Bandwidth claims for VDSL2 vary dramatically, but few vendors trumpet headline speeds of more than 100 Mbit/s on either the downlink or uplink. Even with the latest 30a profile (ratified by the International Telecommunication Union (ITU) as far back as 2006), which uses up to 30MHz of spectrum, service providers are unlikely to be able to support 100Mbit/s connections because of 'crosstalk' -- interference between copper lines in a telephony cable -- and attenuation, which causes signals to lose their intensity over longer distances.
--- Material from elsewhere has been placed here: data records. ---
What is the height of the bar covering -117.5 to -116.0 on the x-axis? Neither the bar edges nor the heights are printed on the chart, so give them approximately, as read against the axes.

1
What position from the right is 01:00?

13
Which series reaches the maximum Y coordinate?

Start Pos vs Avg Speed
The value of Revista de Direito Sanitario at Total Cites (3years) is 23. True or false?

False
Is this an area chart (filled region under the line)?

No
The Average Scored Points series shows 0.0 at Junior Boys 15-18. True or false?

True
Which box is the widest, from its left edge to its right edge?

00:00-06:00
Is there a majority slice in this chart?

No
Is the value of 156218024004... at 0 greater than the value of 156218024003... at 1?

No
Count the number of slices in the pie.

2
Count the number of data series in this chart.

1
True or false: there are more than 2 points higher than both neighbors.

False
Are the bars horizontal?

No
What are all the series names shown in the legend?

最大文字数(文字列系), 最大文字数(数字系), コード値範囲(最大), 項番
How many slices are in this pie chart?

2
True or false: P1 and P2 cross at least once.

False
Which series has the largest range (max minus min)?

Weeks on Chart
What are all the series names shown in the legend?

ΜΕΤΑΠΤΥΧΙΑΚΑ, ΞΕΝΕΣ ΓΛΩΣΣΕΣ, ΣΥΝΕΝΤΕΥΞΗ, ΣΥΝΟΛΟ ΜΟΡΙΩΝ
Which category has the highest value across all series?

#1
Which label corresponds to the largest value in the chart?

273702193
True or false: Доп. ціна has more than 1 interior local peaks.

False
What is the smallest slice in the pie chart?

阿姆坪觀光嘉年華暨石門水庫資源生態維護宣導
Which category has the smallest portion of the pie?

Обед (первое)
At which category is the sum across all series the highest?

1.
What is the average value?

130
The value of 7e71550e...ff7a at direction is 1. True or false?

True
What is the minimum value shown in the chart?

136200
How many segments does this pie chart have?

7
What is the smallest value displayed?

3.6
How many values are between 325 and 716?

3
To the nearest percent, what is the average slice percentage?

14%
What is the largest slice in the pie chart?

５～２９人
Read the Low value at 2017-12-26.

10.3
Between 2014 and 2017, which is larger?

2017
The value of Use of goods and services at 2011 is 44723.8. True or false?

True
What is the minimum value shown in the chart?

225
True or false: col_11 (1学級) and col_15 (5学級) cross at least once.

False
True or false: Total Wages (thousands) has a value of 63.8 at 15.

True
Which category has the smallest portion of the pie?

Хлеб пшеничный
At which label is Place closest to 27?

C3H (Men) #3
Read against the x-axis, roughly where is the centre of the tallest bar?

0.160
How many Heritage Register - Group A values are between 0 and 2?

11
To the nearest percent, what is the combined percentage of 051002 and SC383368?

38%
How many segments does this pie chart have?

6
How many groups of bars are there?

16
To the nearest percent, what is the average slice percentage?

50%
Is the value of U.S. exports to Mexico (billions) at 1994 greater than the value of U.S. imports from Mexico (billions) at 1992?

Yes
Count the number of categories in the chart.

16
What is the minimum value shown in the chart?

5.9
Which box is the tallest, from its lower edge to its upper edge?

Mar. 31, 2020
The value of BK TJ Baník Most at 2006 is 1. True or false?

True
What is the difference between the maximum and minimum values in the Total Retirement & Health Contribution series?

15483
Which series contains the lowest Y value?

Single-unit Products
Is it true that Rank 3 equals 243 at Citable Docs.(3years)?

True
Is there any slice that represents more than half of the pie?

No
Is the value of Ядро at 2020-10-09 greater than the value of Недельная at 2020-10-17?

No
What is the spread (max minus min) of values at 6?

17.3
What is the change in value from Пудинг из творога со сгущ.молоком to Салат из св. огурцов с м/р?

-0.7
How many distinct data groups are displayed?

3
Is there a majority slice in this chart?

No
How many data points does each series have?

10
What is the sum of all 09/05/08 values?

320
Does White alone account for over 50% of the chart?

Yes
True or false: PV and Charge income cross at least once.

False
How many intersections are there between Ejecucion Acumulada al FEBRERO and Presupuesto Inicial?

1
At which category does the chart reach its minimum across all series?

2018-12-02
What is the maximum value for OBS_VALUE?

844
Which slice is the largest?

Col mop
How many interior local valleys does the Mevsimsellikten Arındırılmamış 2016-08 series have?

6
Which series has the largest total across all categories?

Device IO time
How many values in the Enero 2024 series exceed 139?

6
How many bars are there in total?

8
According to Zhone Technologies Inc. (Nasdaq: ZHNE), a small equipment company based in California, the lower-frequency VDSL2 profiles (from 8a to 12b) perform much better over longer loops, even if they fall short of the higher-frequency versions on connection speeds. The 17a and 30a profiles, by contrast, have been used in instances where fiber has been deployed much closer to the customer premise.
VDSL has proven controversial from a regulatory perspective in some European markets. In the ADSL era, asset-light service providers were able to install equipment in an incumbent's local exchange and take control of last-mile connections (so-called local loop unbundling). With VDSL, this unbundling needs to happen at a point that is much closer to the customer premise. Yet sub-loop unbundling -- as it is known -- has not taken off, largely because the economics of deploying equipment in a bigger number of facilities, each catering to a smaller area than an exchange, have been unfavorable. That has driven alternative operators back towards bitstream-based wholesale products, making service differentiation more difficult. (See Europe's Broadband Hangover.)